Hizmet inovasyonu faaliyetlerinde ve inovasyonun başarısında çalışanların rolü önemlidir. Müşteri ile doğrudan etkileşim halinde olmaları, müşteri istek ve ihtiyaçları doğrultusunda inovatif faaliyetlerde bulunulmasını sağlamaktadır. Çalışanlar hizmet inovasyon sürecine ne kadar çok dahil edilirlerse ve bu konuda motivasyonları sağlanırsa inovasyon başarısı da olumlu yönde olacaktır. Çalışmanın amacı doğrultusunda otel işletmelerinde hizmet inovasyonu uygulamaları ile yöneticilerin inovatif hizmet davranışları arasında olumlu bir ilişki olduğu sonucuna ulaşılmıştır. Jung ve Yoon (2018), konaklama endüstrisinde çatışma yönetimini kullanarak ön büro hizmet çalışanlarının inovatif davranışlarını iyileştirmeye yönelik yapmış oldukları çalışmada, örgüt içindeki çatışmanın kaçınılmaz olduğunu bununla birlikte, otel çalışanları çatışmaların üstesinden gelebildiğinde katılım düzeylerinin artabileceği ve inovatif davranışların ortaya çıkabileceği sonucuna ulaşmışlardır (Jung ve Yoon, 2018: 498).

Çalışmadan elde edilen bir başka önemli sonuç ise yöneticilerin inovatif hizmet davranışlarının hizmet inovasyon performansını olumlu yönde etkilediğidir. İşletmeler hizmet inovasyon sürecinde en alt kademeden en üst kademeye kadar inovasyon fikrini yayar ve benimsenmesi yönünde çaba sarf ederse hizmet inovasyon performansı da olumlu yönde bir artış gösterecektir. Literatürde inovasyon ve performans arasındaki ilişkiye yönelik çok sayıda yerli ve yabancı çalışmaya rastlanmıştır. Bu çalışmada ise diğer çalışmalardan farklı olarak hizmet inovasyon performansının işletme performansı

üzerindeki etkisi ölçülmüştür. Yapılan analizler sonucunda hizmet inovasyon performansının işletme performansı üzerinde olumlu ve anlamlı bir etkiye sahip olduğu sonucuna ulaşılmıştır. Değişim odaklı hizmet işletmelerinde hizmet inovasyonunu teşvik etmek için çalışanlara bu konuda esneklik sağlanması, onların da inovasyon sürecine dâhil edilmesi önem arz etmektedir. Buradan hareketle konaklama işletmelerinin hem inovasyon yapmaya hazır olmaları gerektiği hem de çalışanların inovasyon konusundaki yeteneklerini doğrudan teşvik ederek, onlara eğitim sağlayarak çalışanlar arasında uyum ve esnekliği teşvik etmenin yollarını aramaları gerekmektedir. Bu esnekliğin sağlanmasının hizmet inovasyonu üzerinde önemli etkileri olabilir. Önemli ölçüde değişkenlik gösteren rekabet ortamında inovasyon yeteneğine sahip olmak işletmeler açısından rekabet avantajı elde edebilmenin önemli bir anahtarıdır.

◇ ◇ ◇ ◇ ◇ ◇ ◇

Görev gereksinimleri>
Otel işletmelerinde hizmet inovasyonunu ele alan metni, son cümlesinden sonrasını yazarak sürdürün.

Mevcut veriler>
◇ ◇ ◇ ◇ ◇ ◇ ◇

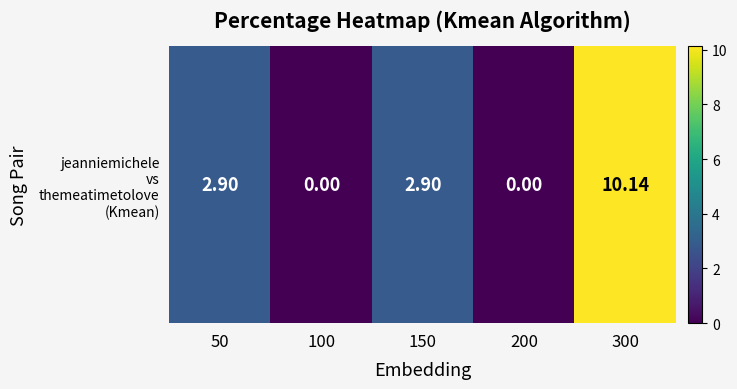

Reading left to right, list all the values displayed in this chart.

50=2.9	100=0.0	150=2.9	200=0.0	300=10.1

◇ ◇ ◇ ◇ ◇ ◇ ◇

Görev yanıtı>
İnovasyon başarısının ölçülmesinde bir başka önemli kriter ise müşterilerdir. İşletmeler inovasyon adı altında ne kadar çok değişim ve yenilik yapsalarda burada önemli olan müşterinin bu inovasyon uygulamalarının farkında olabilmesidir. Hizmet işletmelerinde müşteri açısından inovasyon başarısı memnuniyet, algılanan değer, algılanan hizmet kalitesi, müşteri deneyimi ve tekrar satın alma gibi faktörlere göre değerlendirilebilir. Çalışmanın ikinci temel amacı doğrultusunda hizmet inovasyonu faaliyetlerinin müşteri deneyimi ve tekrar ziyaret etme niyeti üzerindeki etkisini ölçmek amaçlanmıştır. Araştırma sonucuna göre hizmet inovasyonunun müşteri deneyimi üzerinde olumlu ve anlamlı bir etkisi olduğu sonucuna ulaşılmıştır. Bu sonuçtan hareketle otel işletmelerinde müşteri deneyimini olumlu yönde arttırmak için hizmet inovasyonu faaliyetlerine önem verilmesi gerektiği söylenebilir. Bir başka önemli sonuç ise müşteri deneyiminin tekrar ziyaret etme niyetini olumlu yönde etkilediğidir. Bir otel işletmesinden aldığı hizmetten olumlu yönde deneyim elde eden müşterilerin, o oteli tekrar ziyaret etme ihtimalleri daha yüksektir. İşletmeler bu devamlılığı sağlamak için hizmet inovasyonu aracılığı ile müşteri deneyimini olumlu yönde etkileyebilirler ve mevcut müşterileri ile uzun vadeli, devamlılığı olan pazarlama faaliyetlerinde bulunabilirler.

Araştırmanın en önemli kısıtlarından birisi veri toplama sürecinin tüm dünya genelinde etkisi olan salgın sürecine denk gelmiş olmasıdır. Uygulama alanının otelcilik sektörü olması ve salgın döneminde otel yöneticileri ile yüz yüze görüşmelerin yapılamaması, aynı zamanda otelde konaklayan misafirlerin de araştırmaya katılma

konusunda isteksiz olmaları sonuçların genellenebilirliği açısından önemli bir kısıt olarak karşımıza çıkmaktadır. Araştırmanın bir başka önemli kısıtı ise otel yöneticilerine yönelik yapılan uygulamada Türkiye’de faaliyet gösteren otel işletmelerinin yöneticilerden elde edilen bulguların bölge bazında karşılaştırılabilmesi için katılımın yeterli miktarda gerçekleşmemiş olmasıdır. Araştırmanın bir başka kısıtı ise uygulamanın beş yıldızlı otel işletmelerine uygulanmış olması ve sonuçların hizmet sektöründeki diğer işletmelere genellenebilemezliği ile ilgilidir.